Malgré la révolution numérique, les entreprises peinent à investir

Malgré la révolution numérique, les entreprises peinent à investir
©Reporters
Dominique Simonet

Une étude de PwC avec Flanders Make relève une contradiction entre la nécessité de la numérisation et de faibles investissements.

La révolution numérique est en marche; maintenant, c’est aux entreprises d’agir : telle est, en gros, la conclusion d’une étude réalisée conjointement par le cabinet de conseil PwC et le centre de recherche stratégique Flanders Make, dirigé par Dirk Torfs.

L’étude publiée jeudi est basée sur trente entreprises de différentes catégories, représentant quelque 33 000 emplois et un revenu de 16,4 milliards d’euros. Les plus connues sont Volvo Trucks à Gand, Barry Callebaut, Atlas Copco, Van Hool, Picanol, Philips Lighting, les bus VDL et Van Hool. Et qui trouve-t-on logé parmi ces entreprises flamandes ? Audi Brussels !

Quoi qu’il en soit, l’objet était d’évaluer à quel niveau du concept d’industrie 4.0, ou de numérisation, se trouve le tissu manufacturier flamand. Il en ressort que l’importance de la numérisation est très reconnue en Flandre, où beaucoup d’entreprises admettent que c’est une transformation essentielle à divers niveaux.

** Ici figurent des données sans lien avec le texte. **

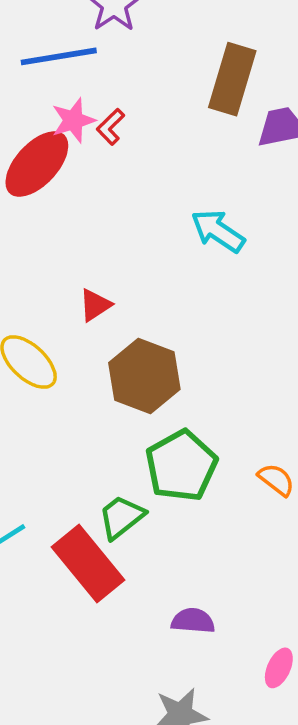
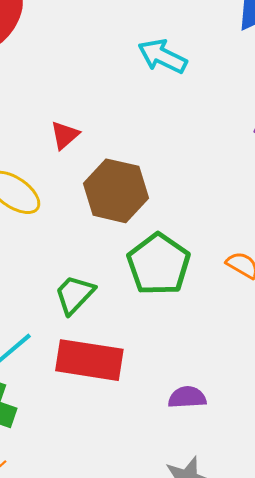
green trapezoid: (121, 517) -> (75, 295), moved
red rectangle: (88, 563) -> (89, 360), turned -34

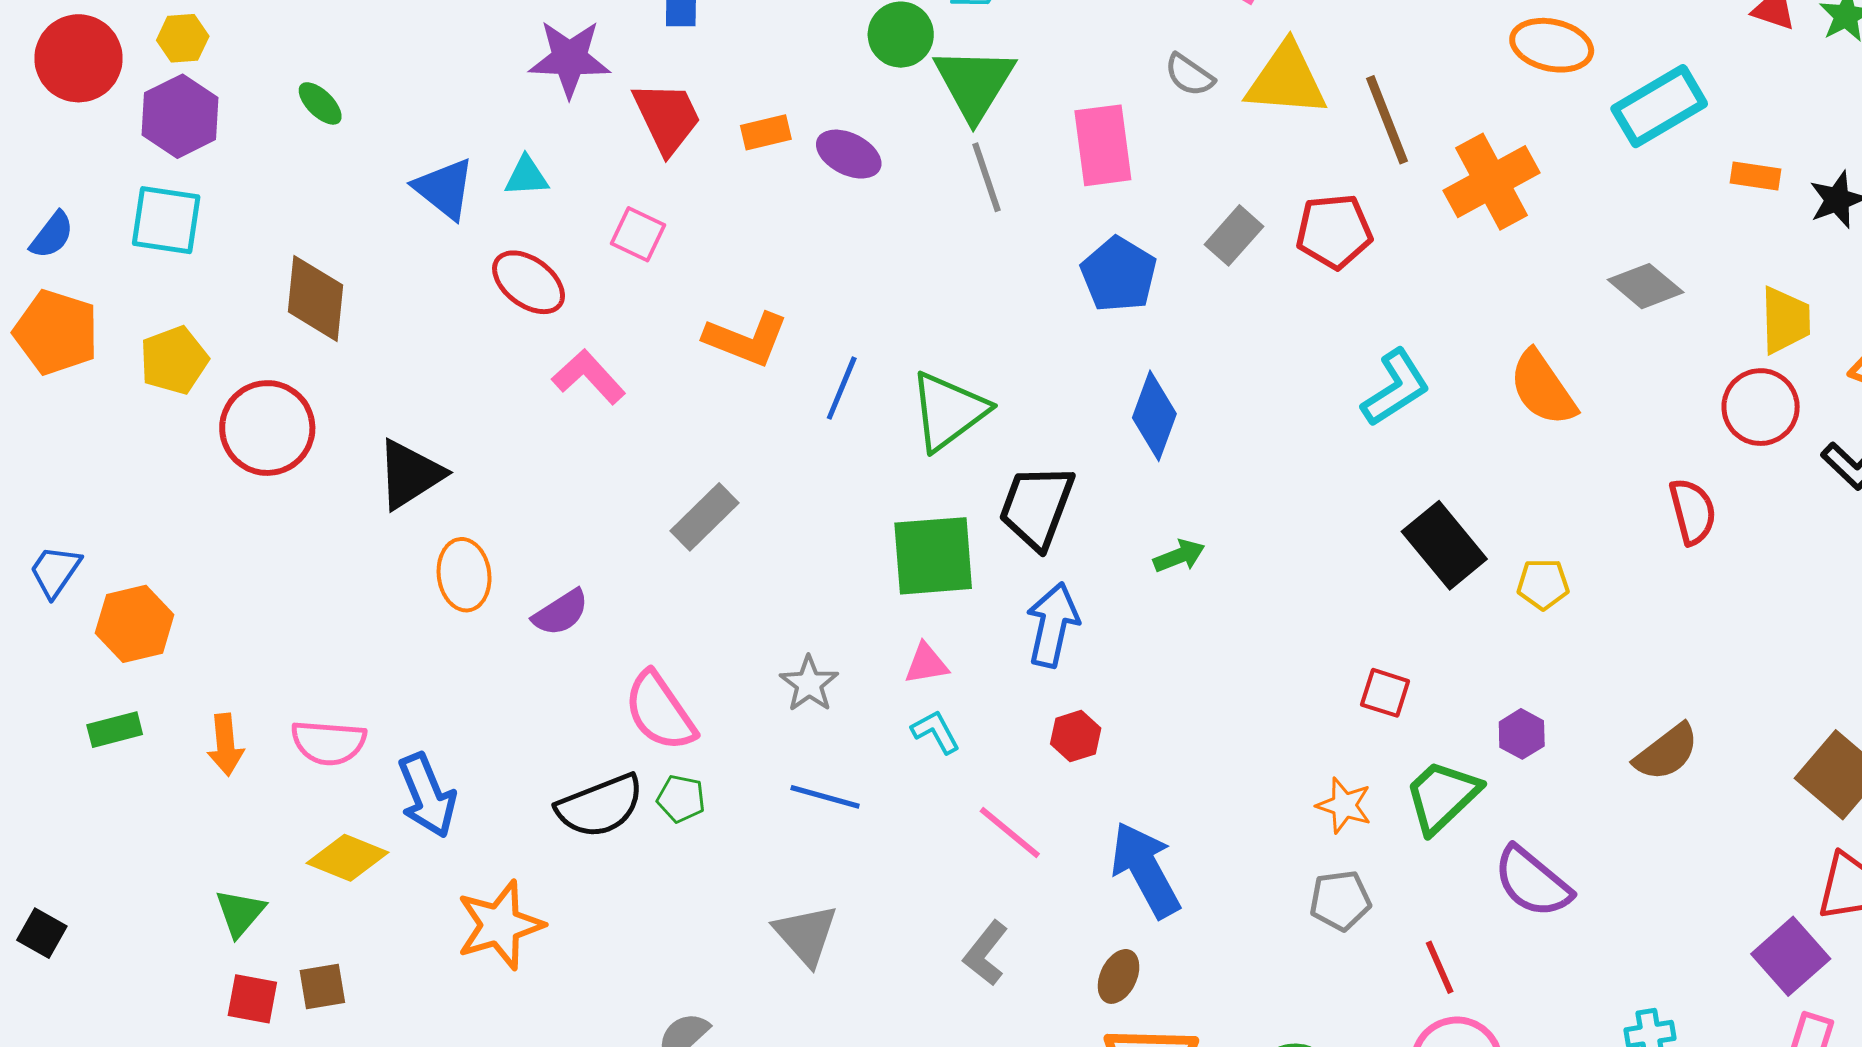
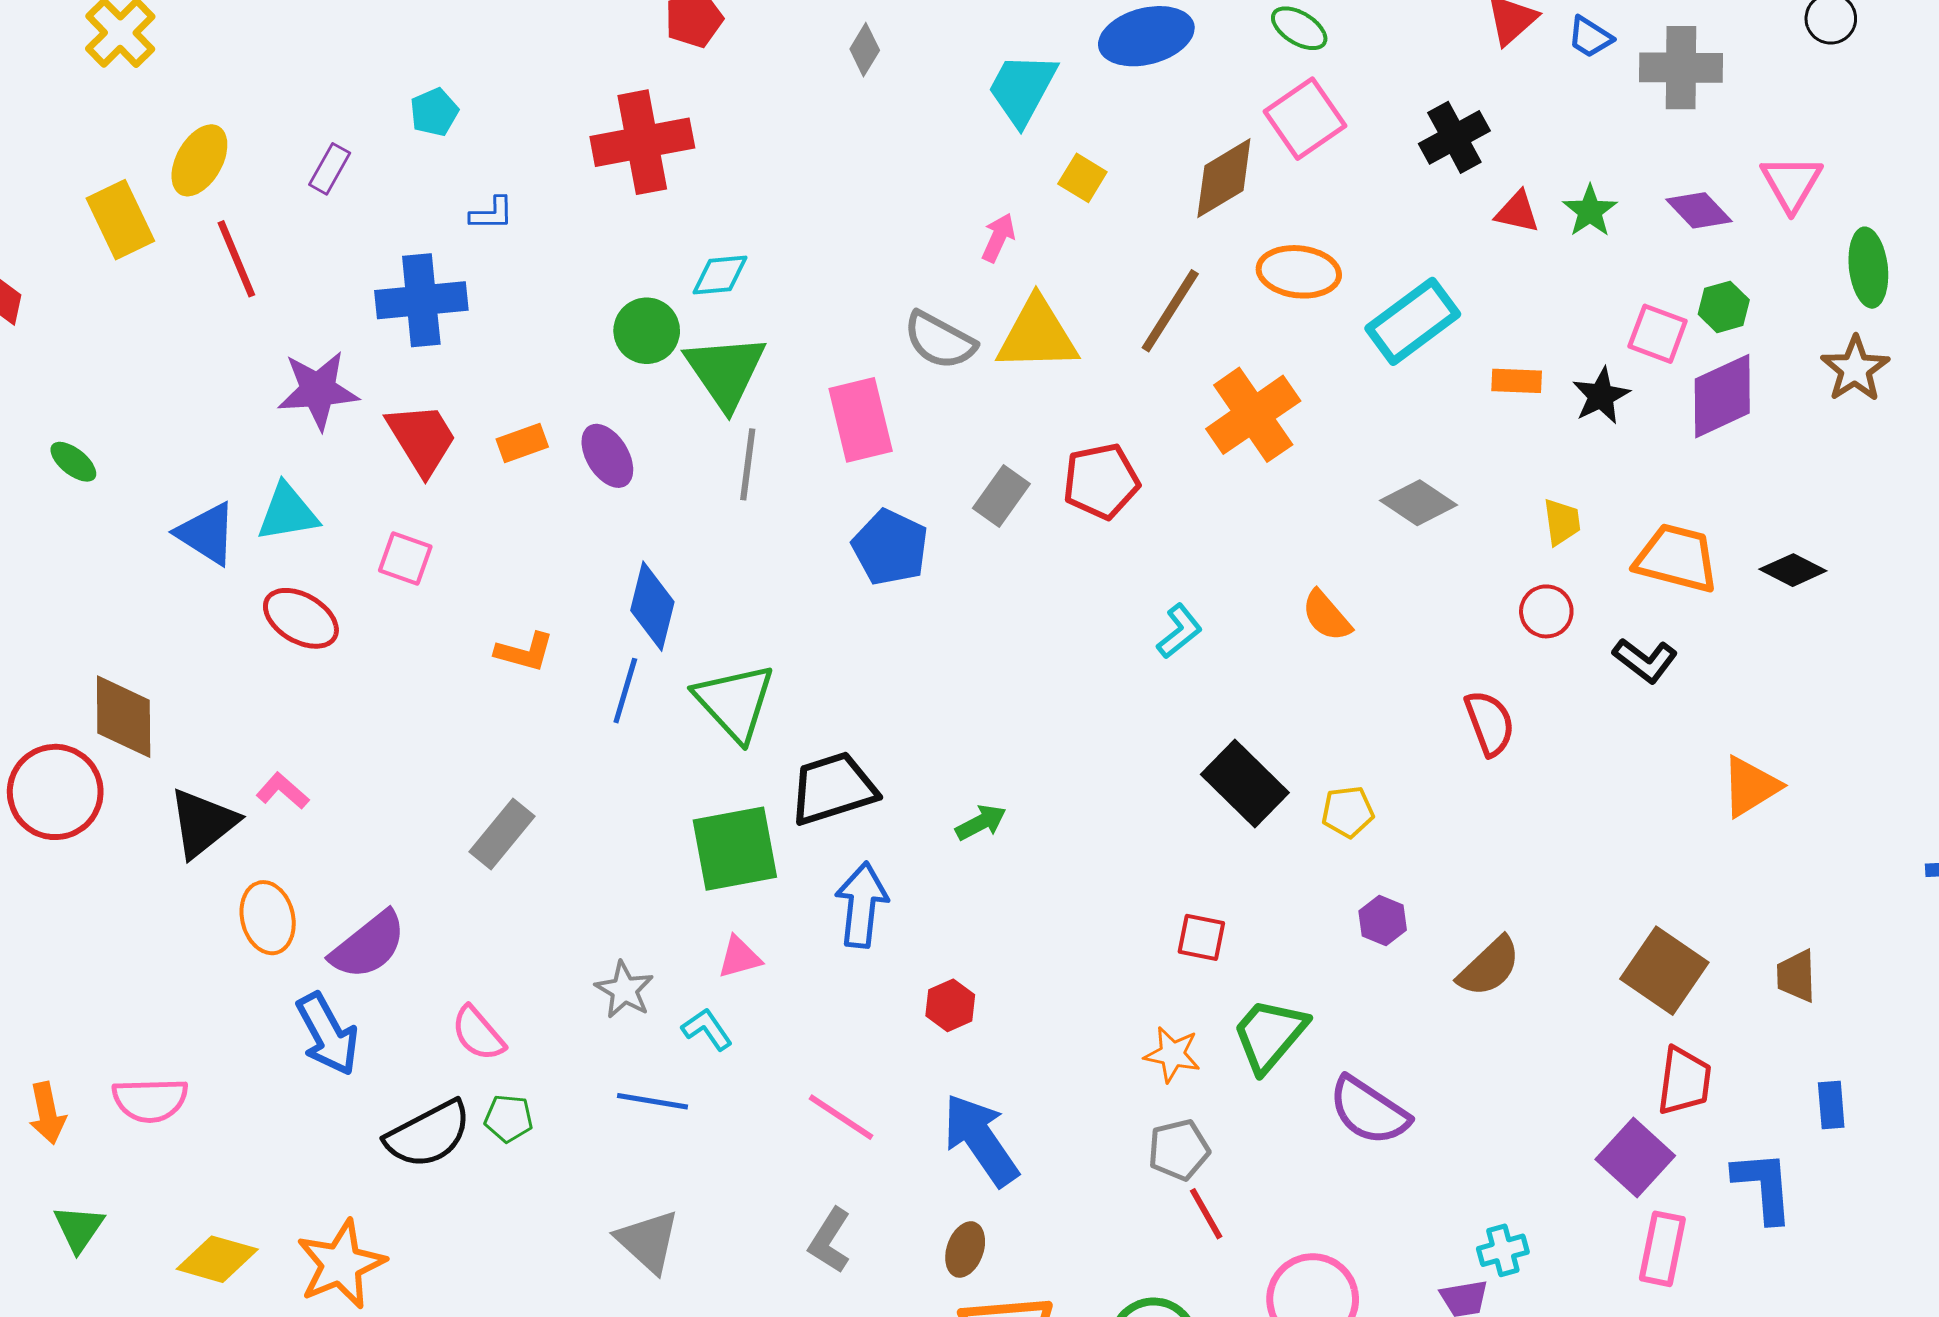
gray semicircle: (1189, 75) -> (940, 340), size x1.4
brown line: (1387, 120) -> (1170, 311), moved, turned 60
purple ellipse: (849, 154) -> (607, 456), turned 38
cyan triangle: (526, 176) -> (288, 512), size x1.4
gray line: (986, 177) -> (748, 464), turned 32
brown diamond: (315, 298) -> (124, 717), moved
yellow trapezoid: (1785, 320) -> (1562, 522), size x0.7
orange L-shape: (746, 339) -> (525, 652), size x0.7
pink L-shape: (589, 377) -> (282, 791), moved, size x0.7
cyan L-shape: (1396, 388) -> (1179, 631), size x0.7
orange semicircle: (1543, 388) -> (1326, 616), size x0.7
red circle: (1761, 407) -> (1546, 611), size x0.7
green triangle: (948, 411) -> (735, 702), turned -30
blue diamond: (1154, 416) -> (652, 606), moved
black trapezoid: (1037, 507) -> (833, 788), turned 58
purple semicircle: (561, 613) -> (368, 945), size x1.4
pink semicircle: (660, 711) -> (478, 1033), size x0.7
cyan L-shape: (936, 732) -> (707, 1029), moved
purple hexagon: (1522, 734) -> (1383, 921), moved
red hexagon: (1076, 736) -> (950, 1005), moved
blue arrow: (427, 795) -> (328, 1034), moved
yellow diamond: (348, 858) -> (217, 1259), moved
green triangle: (240, 913) -> (79, 1228), moved
red line: (1440, 967) -> (1206, 1214), moved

Mais "les investissements ne sont que de 2 à 3 % du chiffre d’affaires, selon Peter Vermeire, partenaire chez PwC qui a piloté l’étude. Ces investissements restent inférieurs à la moyenne globale, qui est de 5 %." Dans la moyenne se trouve notamment l’Allemagne, très industrialisée, et d’où est parti le concept d’industrie 4.0.

"Dans tous les pays, ce n’est pas la technologie qui est le problème, mais les gens susceptibles de travailler de manière créative avec ces technologies." La formation des personnes et la sensibilisation des entreprises font donc partie des grands défis.

Ne va-t-on pas dès lors vers une déshumanisation de l’activité manufacturière et une destruction des emplois peu qualifiés ? "On ne pense pas. La technologie va aider ceux qui n’ont pas la formation."

Selon l’étude, le problème n’est pas tant l’automatisation que le besoin de flexibilité. L’automatisation, c’était l’industrie 3.0, ou troisième révolution industrielle. La quatrième implique la technologie supportée par les gens. Peter Vermeire revient du dépôt du distributeur Amazon en Allemagne : "Les dépôts automatisés ne sont pas flexibles. Le dépôt d’Amazon est totalement manuel, supporté par beaucoup de technologie."

Dans la numérisation de l’activité manufacturière, les entreprises voient une réduction des coûts de l’ordre de 2,5 % par an, et une amélioration de la productivité de 2,4 %. Mais elles voient aussi la possibilité d’augmenter le chiffre d’affaires, en vendant non seulement le produit mais aussi le service qui l’accompagne.

Exemple de l’étude avec IBA, "qui vend une technologie très chère, où le service est extrêmement important. Une heure hors service est une perte énorme. Tout un système de capteurs permet notamment de prédire les pannes". Peter Vermeire cite l’entreprise néo-louvaniste qu’il connaît bien, mais PwC réalise 80 % de son chiffre d’affaires en Flandre. Il connaît donc moins bien la Wallonie mais il relève que "lorsque l’entreprise est moderne, il est plus facile de l’adapter au 4.0. Le défi, c’est de connecter les vieilles machines aux nouvelles technologies numériques".